Staff employed in the PD’s Crime Free Housing Bureau, and the FD’s Fire Prevention Lieutenant (FPL), will now report to a Chief Building Official (CBO) in Community Development.

Crime Free has several functions related to code enforcement that is centered around property maintenance and criminal incident reporting and tracking, while the FPL conducts Fire Life Safety License inspections and fire-related reviews of building plans.

It’s a done deal — the city is already advertising for the CBO, for example — and the only reason it appeared on the city’s Committee of the Whole meeting agenda was to fulfill a request to address “Alderman Jacobson’s issue,” as Gaura called it during the meeting.

David Jacobson, council member for DeKalb’s First Ward (and presumably not a person consulted by Gaura) described “what an arduous process it was” to negotiate the proposal of the city’s first rental inspection program and the formation of the Crime Free Housing Bureau, including “hundreds and hundreds of volunteer hours” put in by members of the Housing Task Force. Said Jacobson:

[T]here’s an intricate web of things we built. It wasn’t by accident. We built them through the fire department, through commercial inspection, for that reason. We built Crime Free through the police department for that reason. They weren’t accidental coincidences, and how the whole program, and how the patchwork of inspections came together. So, again, do I think that it does probably fall under community development? Yes.

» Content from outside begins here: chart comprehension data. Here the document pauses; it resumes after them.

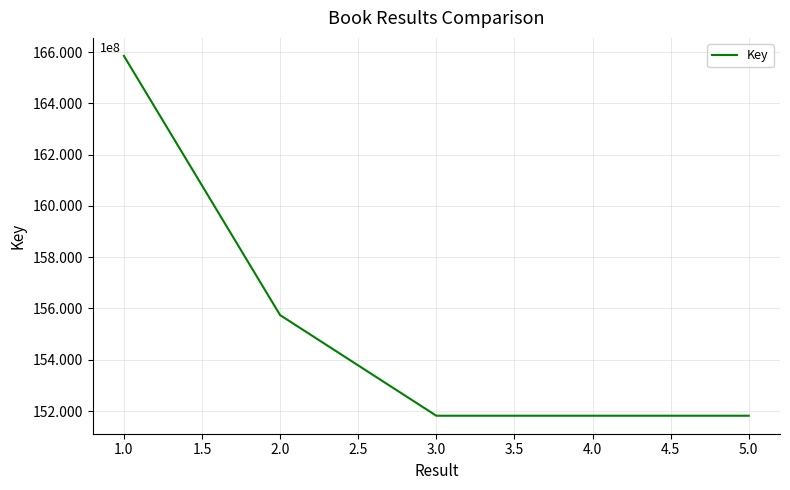

What is the greatest value displayed?

165849071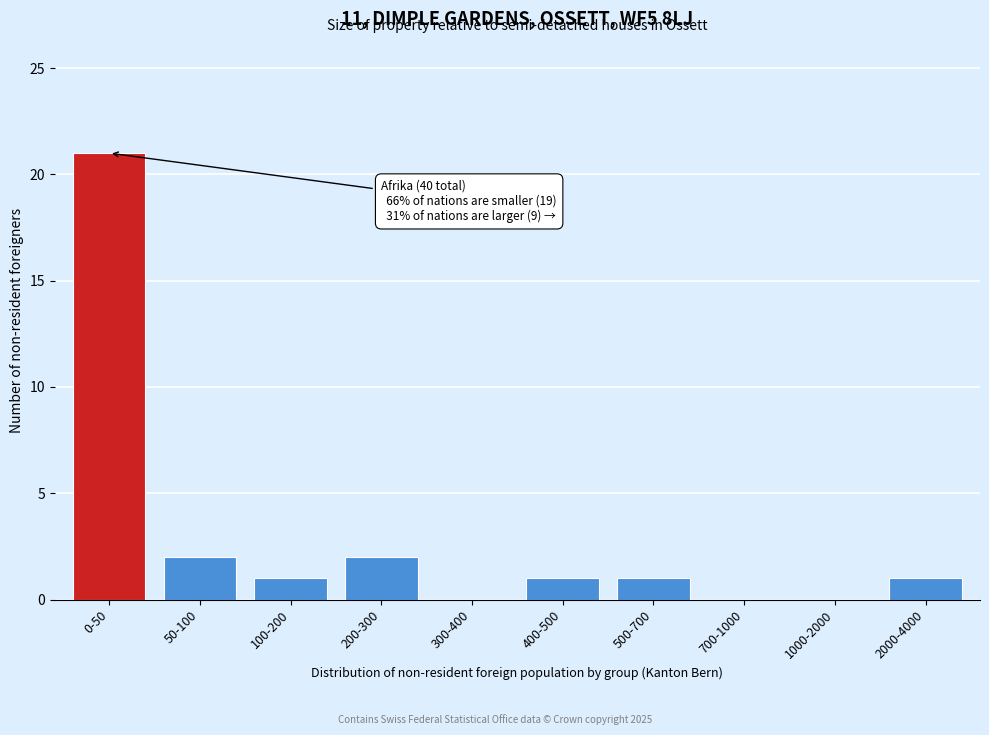

Reading left to right, transcribe all the data shown in this chart.

0-50=21	50-100=2	100-200=1	200-300=2	300-400=0	400-500=1	500-700=1	700-1000=0	1000-2000=0	2000-4000=1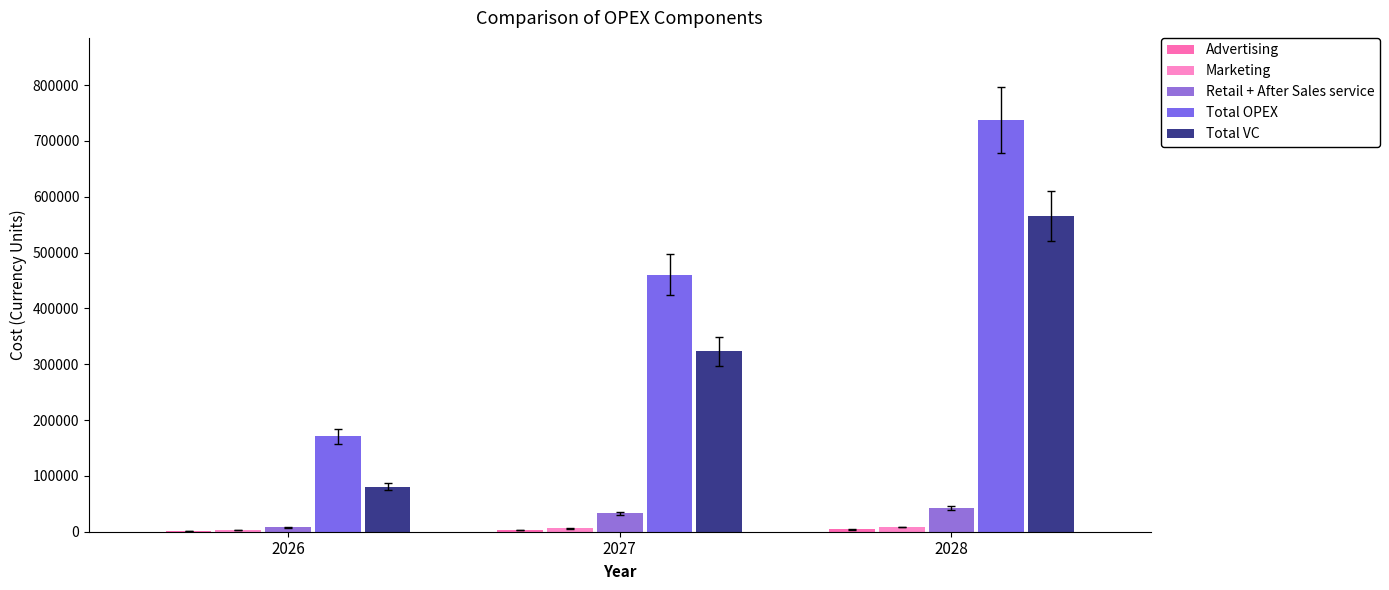

Count the number of categories in the chart.

3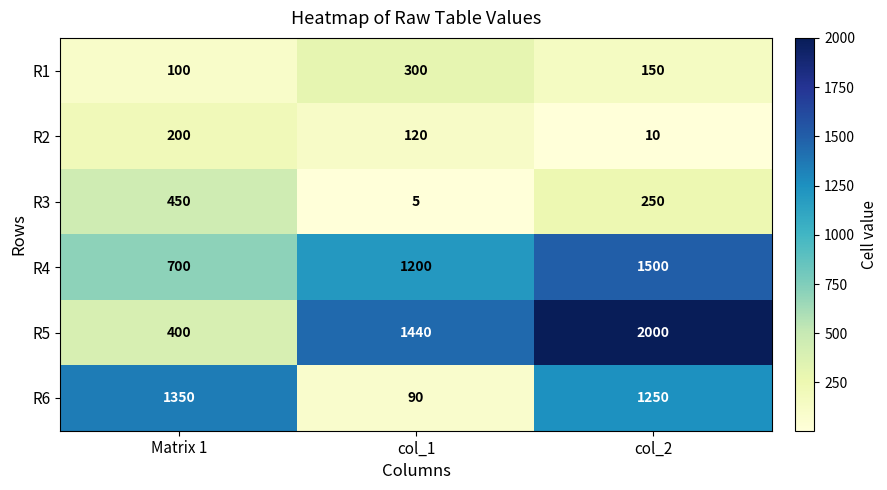

At which category does the chart reach its minimum across all series?

col_1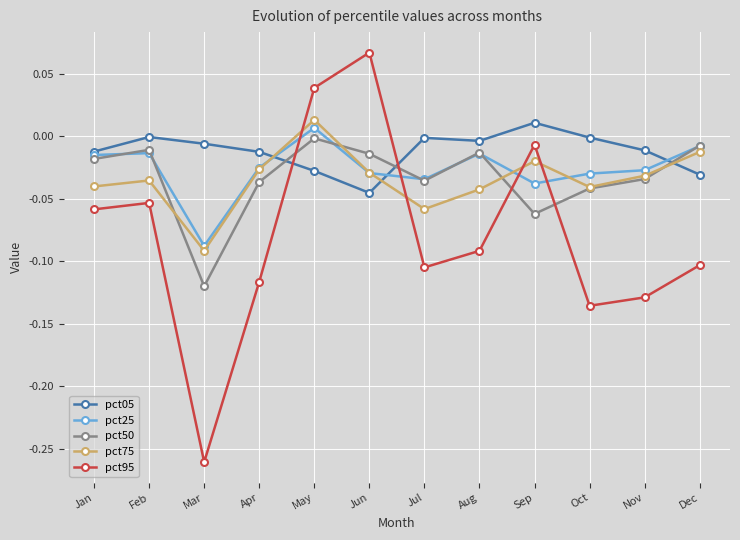

True or false: pct75 has more than 1 interior local peaks.

True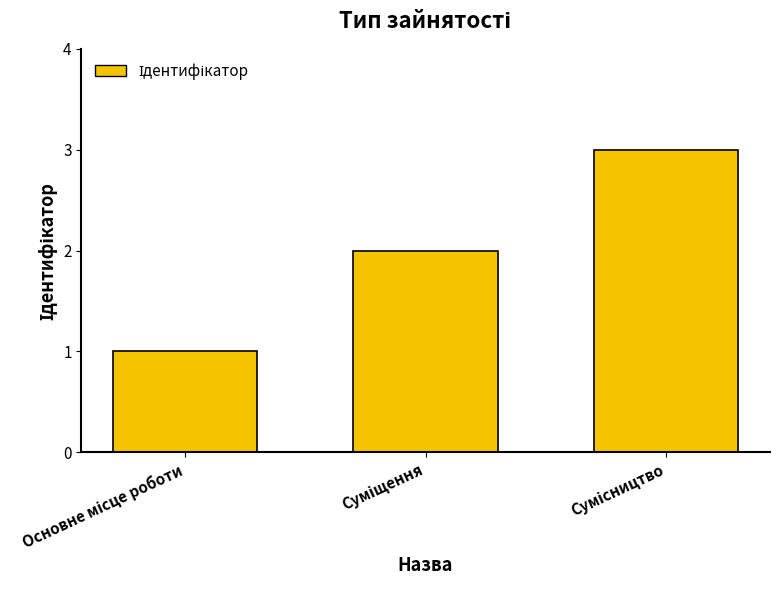

What is the greatest value displayed?

3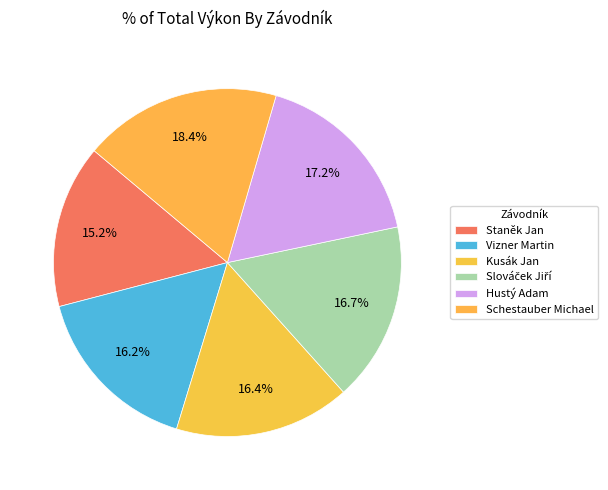

The Kusák Jan slice represents 30% of the pie. True or false?

False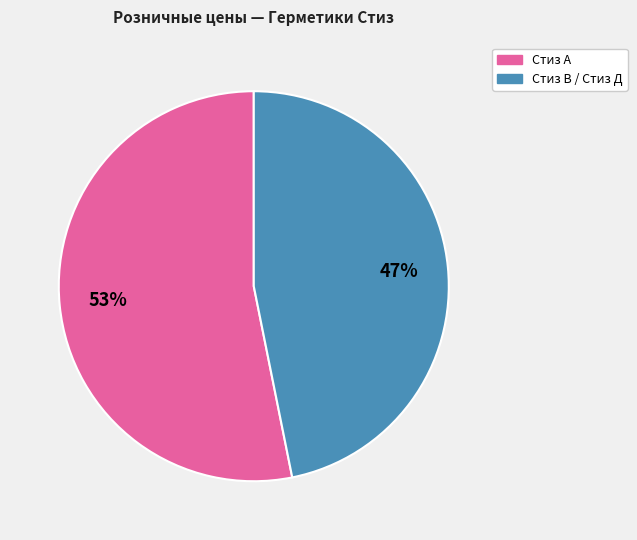

How many slices are in this pie chart?

2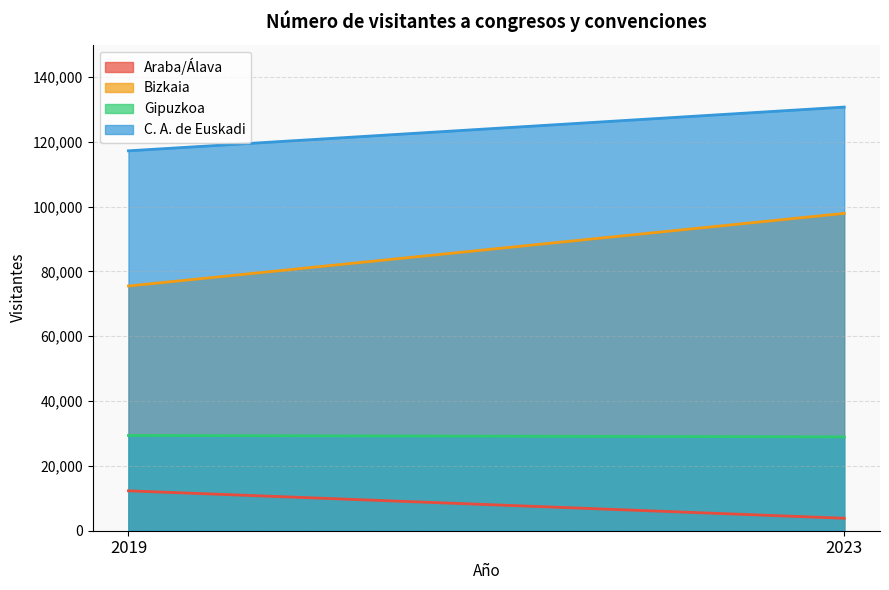

What is the sum of the Bizkaia values at 2023 and 2019?

173443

Do I think that there are efficiencies there? Probably. But without having that discussion…and effectively changing what all of that input and time and effort that was a public process to something completely different [and] without it, I feel we did inappropriately.

Both Jacobson and DeKalb Area Rental Association board member Will Heinisch expressed concern that crime incident tracking, landlord registration, and landlord education should remain components of the program, but whether these services will remain intact is not at all clear. While Gaura indicated she would make no changes, her assertion was contradicted during the same meeting by Jo Ellen Charlton, Director of Community Development (my emphases):

Once we decided that community development might be the right place to house the new program, we determined that it could functionally be more efficient, and could also capitalize on opportunities to change discussions from code enforcement to community enhancement and economic development.

Gaura is authorized to reassign and reclassify staff, but decisions to centralize operations across departments, create programs, and change functions of existing programs likely rise to the level of making policy changes. Policy comes under the purview of the city council, not the city manager’s office, and requires public discussion and action.

This is also not the first time that Gaura’s avoidance of public input has created problems. In the fall of 2014, staff presented to council a sweeping commercial inspection ordinance that so angered and alarmed members of the local business community that more than 50 of them swiftly organized against the proposal. A 2016 ordinance introduced to address “unlawful assemblies” received a similar reception. And another, more recent decision made without public notice or input, that of discontinuing direct email delivery of Freedom of Information Act requests and responses, is likewise generating controversy.